Ironman Louisville report: My friends and I caught bikes from noon to 3pm and had a blast. As the athletes reached the end of the 112-mile bike leg, they dismounted, ran/walked/limped with their bikes to the transition area, threw/gave their bikes to us, and headed off to the changing tents to get ready for their marathon. We worked the first shift, so we got the fast people's bikes. It was so cool yet a little intimidating! They are the ones running fast, throwing their bikes at you. The trick was to grab it by the handlebars and the saddle then immediately pick it up off the ground to stop the momentum. One nerd in my tri club didn't do that and ended up hitting the ground, pulling the bike on him. Goober.

After the bike catching, we headed to a spot on the run course that was right in front of where the atheletes either turned right to head out on their second loop or went straight to the finish line. (Yes, it's cruel to do that. Every Ironman I've done has a run course like that. Bastards.) We drank beer and cheered on our friends.
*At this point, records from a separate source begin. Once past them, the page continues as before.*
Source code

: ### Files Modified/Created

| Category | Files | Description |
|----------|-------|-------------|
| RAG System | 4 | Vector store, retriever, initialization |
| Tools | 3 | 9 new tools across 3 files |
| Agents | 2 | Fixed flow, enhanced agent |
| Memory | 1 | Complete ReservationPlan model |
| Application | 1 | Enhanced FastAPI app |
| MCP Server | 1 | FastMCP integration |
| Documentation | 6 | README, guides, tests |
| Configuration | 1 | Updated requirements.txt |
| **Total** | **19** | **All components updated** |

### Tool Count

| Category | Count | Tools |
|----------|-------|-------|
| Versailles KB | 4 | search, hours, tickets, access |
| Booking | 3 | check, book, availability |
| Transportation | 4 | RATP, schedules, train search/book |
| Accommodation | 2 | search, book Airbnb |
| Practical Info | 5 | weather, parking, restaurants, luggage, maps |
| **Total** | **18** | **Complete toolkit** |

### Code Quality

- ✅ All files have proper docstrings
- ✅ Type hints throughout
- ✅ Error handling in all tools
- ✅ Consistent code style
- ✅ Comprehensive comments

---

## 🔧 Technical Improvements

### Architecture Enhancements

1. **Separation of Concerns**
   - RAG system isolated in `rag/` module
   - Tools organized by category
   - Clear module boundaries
Some of us made friends with some guys across the street who are in a tri club in Indianapolis. We've decided that our club and their club are going to go head to head in a club competition at the Memphis in May Triathlon next spring. Fun! We haven't determined the rules yet, but it's going to be a blast. We exchanged email addresses, and the trash talking has already begun.

And now for the Uber-Nerd of the Weekend Report: Mike and I took our annual trip to Chicago this past weekend. We caught a couple of Cubs games, learned how to play Beer Pong (I'm actually pretty good), and ate a lot of food (I'm going to teach a killer Spin class tonight to work off some of that Deep Dark Chocolate Fudge Cake I ate Sunday night at the Grand Lux Cafe). At the game on Sunday, I was taking a break from sitting in the hot sun by standing in some shade in the walkway behind the bleachers. All of a sudden I saw him: Derek from MTV's "Real World" and 3 seasons of "Real World/Road Rules Challenge"! I am a HUGE MTV freak, and although I don't find Derek cute, I like him. The exchange went like this:

Me: Oh my God! You're from the Real World!
Him: No, I'm from here. I was on a show called Road Rules and a couple of the Challenge seasons.
Me: Oh, I know. I know who you are, Derek.
Him: Nice to meet you. What's your name?
Me: Stephanie.
**Weird pause in conversation. I look at him, he looks at me. I struggle with the right words.**
Me: I'm 35 years old and I watch all of those MTV shows like I'm 12.

What?!??? WTF??? Fortunately he and his friends were really trashed, so I'm sure they forgot all about it 5 minutes after walking away from me. At least I hope so. I hope I don't see him on one of those reunion shows, answering the "Do you get recognized a lot out in public?" with "Yeah. I once ran into this woman at a Cubs game who told me that she's 35 but watches all of the shows like she's 12. What a nerd!" (Audience, show host, and fellow cast members all break into laughter. Meanwhile, a middle-aged mom who tries to be hip but really is not sits on her bed, knitting in her lap, and cries tears of embarrassment.)